“People who live in big cities go home at the end of the day to their loneliness. This is something we feel we can change.”
This, says general manager Nir Adan, is the lofty goal of Venn, a for-profit, community-focused, real estate development company reshaping the hip Shapira neighborhood in south Tel Aviv. It used to be home to some of the coastal city’s poorest residents, but has become a prime destination for young people seeking a more affordable option than the center’s high rental prices.
Shapira is a diverse neighborhood, home to religious communities, foreign workers, asylum seekers and, yes, a relatively recent wave of hipsters. And there is a measure of concern among Shapira residents of all stripes about the pace of gentrification and the perceived role Venn is playing in that.
After launching in Tel Aviv in 2015, the company has since also established itself in Brooklyn’s Bushwick and Berlin’s Friedrichshain neighborhoods. Like Shapira, these locations are hip, rapidly gentrifying neighborhoods in global cities.
But Venn isn’t hemmed in by particulars. Further down the road, according to Lianne Pollak-David, VP of strategy and business development, Venn may try implementing its model in communities of different sizes and types across the world.
------------------------------
> **WHAT TO DO**:
• a. Answer these questions using the article about Venn:
(i) In what year did Venn launch in Tel Aviv?
(ii) Who is Venn's general manager?
(iii) Which Berlin neighborhood has Venn moved into?
• b. According to the article about Venn, why has Shapira become a prime destination for young people? Answer in one to three sentences.
• c. Resume the article about Venn from its last sentence.
These lines have no connection to the article about Venn.

> **Dataset records**:
------------------------------
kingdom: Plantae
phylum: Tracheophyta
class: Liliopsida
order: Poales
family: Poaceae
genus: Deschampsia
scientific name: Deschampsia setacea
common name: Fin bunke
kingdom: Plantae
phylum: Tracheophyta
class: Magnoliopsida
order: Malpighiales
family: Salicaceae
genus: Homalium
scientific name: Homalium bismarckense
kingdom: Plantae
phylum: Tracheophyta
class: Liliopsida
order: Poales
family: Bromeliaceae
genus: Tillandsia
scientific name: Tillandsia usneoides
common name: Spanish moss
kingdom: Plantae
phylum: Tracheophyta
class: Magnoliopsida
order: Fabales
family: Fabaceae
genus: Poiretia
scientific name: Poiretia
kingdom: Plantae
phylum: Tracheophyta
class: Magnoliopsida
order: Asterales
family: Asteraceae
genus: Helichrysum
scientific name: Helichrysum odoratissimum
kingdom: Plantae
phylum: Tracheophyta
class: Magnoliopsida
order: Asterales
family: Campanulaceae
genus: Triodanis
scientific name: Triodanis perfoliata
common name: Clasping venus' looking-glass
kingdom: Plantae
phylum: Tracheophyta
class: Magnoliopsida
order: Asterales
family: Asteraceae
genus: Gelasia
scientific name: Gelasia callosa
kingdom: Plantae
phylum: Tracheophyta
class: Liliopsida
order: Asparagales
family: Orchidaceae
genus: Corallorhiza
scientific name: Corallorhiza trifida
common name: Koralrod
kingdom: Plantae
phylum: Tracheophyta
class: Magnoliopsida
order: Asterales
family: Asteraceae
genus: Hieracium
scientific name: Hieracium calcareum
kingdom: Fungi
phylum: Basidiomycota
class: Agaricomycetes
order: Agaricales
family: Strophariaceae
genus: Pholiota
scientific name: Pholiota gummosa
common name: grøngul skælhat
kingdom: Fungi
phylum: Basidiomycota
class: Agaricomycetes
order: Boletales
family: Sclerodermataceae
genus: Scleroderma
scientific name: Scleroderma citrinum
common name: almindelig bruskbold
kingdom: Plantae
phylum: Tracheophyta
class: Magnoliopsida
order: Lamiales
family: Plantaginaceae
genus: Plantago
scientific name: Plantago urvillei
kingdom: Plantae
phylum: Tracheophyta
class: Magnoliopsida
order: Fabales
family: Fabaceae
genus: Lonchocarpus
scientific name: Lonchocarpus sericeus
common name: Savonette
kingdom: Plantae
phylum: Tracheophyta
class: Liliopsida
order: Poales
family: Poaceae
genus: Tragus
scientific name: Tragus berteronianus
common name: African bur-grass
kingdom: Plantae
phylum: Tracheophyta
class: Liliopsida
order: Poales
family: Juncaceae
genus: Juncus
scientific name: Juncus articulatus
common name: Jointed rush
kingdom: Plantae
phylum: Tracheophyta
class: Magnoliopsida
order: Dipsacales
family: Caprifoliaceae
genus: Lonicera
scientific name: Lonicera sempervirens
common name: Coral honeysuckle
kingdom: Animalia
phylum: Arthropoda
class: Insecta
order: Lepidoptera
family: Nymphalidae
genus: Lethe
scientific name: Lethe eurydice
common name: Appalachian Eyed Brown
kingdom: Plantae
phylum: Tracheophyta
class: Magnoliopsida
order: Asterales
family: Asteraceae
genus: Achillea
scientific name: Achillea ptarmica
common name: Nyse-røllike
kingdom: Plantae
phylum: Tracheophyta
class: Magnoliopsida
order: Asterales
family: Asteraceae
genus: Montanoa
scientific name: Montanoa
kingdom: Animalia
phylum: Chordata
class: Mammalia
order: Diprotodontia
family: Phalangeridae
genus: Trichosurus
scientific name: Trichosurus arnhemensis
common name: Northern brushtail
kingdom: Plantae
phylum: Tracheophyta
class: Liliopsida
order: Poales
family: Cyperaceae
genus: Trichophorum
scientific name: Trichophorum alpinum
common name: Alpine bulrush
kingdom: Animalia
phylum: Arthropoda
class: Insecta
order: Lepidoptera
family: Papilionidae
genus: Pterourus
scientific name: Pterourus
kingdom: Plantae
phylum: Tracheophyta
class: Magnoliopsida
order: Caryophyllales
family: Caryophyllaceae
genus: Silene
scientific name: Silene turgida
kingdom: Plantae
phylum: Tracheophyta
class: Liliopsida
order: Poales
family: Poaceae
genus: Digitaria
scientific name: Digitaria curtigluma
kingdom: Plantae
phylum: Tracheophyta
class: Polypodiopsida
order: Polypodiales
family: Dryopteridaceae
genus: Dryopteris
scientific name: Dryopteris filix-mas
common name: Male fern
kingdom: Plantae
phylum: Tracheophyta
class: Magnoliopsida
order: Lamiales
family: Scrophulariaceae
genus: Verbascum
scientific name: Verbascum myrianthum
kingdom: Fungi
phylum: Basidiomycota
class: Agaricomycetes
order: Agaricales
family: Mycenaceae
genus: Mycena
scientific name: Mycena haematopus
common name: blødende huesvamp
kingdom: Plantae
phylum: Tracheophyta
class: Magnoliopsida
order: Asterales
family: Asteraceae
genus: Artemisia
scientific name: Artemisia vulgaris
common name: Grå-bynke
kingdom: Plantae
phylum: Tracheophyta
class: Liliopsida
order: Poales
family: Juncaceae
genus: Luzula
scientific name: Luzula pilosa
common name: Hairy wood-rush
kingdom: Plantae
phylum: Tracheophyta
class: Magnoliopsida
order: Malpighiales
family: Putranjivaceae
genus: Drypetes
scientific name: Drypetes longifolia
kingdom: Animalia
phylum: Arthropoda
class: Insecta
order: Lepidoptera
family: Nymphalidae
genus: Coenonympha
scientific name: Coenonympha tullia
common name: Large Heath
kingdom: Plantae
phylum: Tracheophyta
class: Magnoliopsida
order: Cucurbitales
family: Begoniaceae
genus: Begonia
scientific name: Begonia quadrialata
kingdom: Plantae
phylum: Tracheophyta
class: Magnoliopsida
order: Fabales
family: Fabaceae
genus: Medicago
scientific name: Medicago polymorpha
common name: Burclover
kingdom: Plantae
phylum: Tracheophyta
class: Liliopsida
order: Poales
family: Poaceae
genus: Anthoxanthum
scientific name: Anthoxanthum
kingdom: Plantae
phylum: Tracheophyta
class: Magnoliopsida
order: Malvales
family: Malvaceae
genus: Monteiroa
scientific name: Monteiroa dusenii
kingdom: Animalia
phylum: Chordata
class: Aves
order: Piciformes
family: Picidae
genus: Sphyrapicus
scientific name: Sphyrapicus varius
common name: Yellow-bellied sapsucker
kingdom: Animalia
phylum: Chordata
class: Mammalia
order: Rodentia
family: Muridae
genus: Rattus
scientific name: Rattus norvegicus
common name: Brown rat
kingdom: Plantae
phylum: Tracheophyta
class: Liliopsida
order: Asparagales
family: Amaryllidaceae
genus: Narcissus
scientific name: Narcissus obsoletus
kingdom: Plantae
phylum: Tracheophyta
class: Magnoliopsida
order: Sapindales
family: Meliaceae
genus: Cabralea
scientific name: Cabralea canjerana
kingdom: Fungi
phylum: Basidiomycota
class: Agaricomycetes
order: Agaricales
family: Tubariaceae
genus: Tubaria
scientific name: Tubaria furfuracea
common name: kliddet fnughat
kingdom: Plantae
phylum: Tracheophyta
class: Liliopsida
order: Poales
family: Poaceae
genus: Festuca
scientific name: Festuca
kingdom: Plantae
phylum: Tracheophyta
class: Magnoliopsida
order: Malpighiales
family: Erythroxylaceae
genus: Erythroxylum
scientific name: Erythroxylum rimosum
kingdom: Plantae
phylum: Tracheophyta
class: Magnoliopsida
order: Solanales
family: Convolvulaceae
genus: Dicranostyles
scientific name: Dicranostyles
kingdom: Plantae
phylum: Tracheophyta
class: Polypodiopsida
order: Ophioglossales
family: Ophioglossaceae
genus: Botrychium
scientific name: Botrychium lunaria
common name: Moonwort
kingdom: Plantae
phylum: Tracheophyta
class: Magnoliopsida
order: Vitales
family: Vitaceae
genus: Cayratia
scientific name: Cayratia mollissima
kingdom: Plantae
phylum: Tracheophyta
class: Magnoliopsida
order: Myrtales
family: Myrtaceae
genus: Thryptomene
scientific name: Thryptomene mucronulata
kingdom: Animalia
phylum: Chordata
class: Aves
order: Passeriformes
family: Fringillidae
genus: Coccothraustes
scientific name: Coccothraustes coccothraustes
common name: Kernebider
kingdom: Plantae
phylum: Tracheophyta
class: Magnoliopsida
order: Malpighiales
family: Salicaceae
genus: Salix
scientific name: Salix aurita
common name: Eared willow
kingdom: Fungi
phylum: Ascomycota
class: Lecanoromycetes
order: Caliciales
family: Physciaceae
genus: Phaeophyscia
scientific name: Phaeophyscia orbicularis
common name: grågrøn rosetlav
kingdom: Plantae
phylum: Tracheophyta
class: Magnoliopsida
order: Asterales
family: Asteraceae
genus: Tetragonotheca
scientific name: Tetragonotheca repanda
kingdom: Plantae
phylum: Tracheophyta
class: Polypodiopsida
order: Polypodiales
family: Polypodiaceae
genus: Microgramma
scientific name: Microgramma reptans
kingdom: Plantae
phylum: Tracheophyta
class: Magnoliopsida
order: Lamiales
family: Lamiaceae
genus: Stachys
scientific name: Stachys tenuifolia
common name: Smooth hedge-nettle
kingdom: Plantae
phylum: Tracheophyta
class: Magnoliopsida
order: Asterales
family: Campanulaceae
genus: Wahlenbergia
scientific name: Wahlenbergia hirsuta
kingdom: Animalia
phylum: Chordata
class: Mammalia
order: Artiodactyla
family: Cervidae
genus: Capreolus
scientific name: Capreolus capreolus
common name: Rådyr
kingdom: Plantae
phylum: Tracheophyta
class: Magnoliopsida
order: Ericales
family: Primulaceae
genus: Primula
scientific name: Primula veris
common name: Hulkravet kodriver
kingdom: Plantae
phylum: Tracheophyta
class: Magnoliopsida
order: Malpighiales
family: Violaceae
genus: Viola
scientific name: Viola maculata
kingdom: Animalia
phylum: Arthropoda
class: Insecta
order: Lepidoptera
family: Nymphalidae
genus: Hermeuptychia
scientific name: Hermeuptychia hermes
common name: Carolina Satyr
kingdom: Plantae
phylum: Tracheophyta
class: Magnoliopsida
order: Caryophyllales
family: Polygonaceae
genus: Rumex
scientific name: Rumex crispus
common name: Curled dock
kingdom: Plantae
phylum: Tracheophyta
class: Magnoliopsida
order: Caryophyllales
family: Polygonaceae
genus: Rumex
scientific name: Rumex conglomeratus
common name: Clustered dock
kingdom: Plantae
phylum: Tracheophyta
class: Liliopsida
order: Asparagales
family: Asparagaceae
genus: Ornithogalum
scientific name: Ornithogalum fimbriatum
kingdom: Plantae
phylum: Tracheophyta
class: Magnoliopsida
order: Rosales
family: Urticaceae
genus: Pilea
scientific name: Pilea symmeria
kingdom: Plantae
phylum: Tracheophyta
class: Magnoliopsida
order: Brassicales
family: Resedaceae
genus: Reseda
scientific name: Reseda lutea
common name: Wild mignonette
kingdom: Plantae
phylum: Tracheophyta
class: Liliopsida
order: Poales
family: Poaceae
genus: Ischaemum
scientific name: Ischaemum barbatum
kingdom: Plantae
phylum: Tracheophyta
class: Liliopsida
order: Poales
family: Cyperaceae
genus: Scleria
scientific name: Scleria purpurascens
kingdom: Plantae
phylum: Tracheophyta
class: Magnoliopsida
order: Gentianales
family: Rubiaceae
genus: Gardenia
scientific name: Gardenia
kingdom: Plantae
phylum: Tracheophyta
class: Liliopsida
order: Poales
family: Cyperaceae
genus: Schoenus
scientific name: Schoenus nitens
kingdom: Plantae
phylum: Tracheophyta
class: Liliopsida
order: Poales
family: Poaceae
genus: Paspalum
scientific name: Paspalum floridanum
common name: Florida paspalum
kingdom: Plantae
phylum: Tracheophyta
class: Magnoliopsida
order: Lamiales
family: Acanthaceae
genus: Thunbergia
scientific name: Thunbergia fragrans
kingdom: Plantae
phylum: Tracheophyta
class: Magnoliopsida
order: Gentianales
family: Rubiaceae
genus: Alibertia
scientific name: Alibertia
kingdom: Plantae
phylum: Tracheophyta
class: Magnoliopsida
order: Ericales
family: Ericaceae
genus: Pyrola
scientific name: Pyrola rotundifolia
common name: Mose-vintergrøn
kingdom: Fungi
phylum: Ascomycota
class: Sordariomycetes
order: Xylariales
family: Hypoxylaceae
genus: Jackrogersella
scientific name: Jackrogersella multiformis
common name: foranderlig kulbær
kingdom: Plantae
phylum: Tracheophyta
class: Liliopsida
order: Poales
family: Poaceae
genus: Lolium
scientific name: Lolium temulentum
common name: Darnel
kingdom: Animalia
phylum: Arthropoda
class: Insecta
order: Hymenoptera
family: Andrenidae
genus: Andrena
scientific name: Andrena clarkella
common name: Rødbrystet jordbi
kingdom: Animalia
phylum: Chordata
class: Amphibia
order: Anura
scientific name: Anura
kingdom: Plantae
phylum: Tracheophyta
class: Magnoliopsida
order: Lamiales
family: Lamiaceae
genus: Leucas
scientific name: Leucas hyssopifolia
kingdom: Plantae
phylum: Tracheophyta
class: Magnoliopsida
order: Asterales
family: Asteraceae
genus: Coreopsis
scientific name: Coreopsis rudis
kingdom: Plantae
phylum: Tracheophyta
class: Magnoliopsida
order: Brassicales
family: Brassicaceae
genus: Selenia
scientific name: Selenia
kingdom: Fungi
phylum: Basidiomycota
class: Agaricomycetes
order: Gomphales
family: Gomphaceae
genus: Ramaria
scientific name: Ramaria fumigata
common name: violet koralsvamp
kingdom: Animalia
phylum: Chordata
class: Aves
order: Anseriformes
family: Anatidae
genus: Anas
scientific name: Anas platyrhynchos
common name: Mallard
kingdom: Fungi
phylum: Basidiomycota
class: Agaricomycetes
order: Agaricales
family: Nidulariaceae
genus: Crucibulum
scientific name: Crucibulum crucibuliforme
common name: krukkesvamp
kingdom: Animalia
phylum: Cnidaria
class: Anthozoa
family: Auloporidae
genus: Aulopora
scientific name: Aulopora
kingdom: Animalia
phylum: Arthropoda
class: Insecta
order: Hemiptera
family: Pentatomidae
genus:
------------------------------
> **OUTPUTS IN ORDER**:
• a.
(i) 2015
(ii) Nir Adan
(iii) Friedrichshain

• b. Young people are looking for a more affordable option than the high rents in the center of Tel Aviv, and Shapira offers that.

• c.
Describing exactly what it is that Venn does is no easy feat. This is in part due to the fact that most of its literature spouts corporate Newspeak, in which it describes itself as an “open source neighborhood operating system,” providing locals with a “new way of neighboring” and a “wholebeing platform.”
The difficulty also stems from the fact that the company stands behind – in part or in full – a diverse range of ventures in the neighborhood, including residential spaces, businesses, event rooms and semi-public communal areas.
Touring Shapira with Adan, I find that it's not really possible to tell a Venn building from any other. Not from the outside, at least.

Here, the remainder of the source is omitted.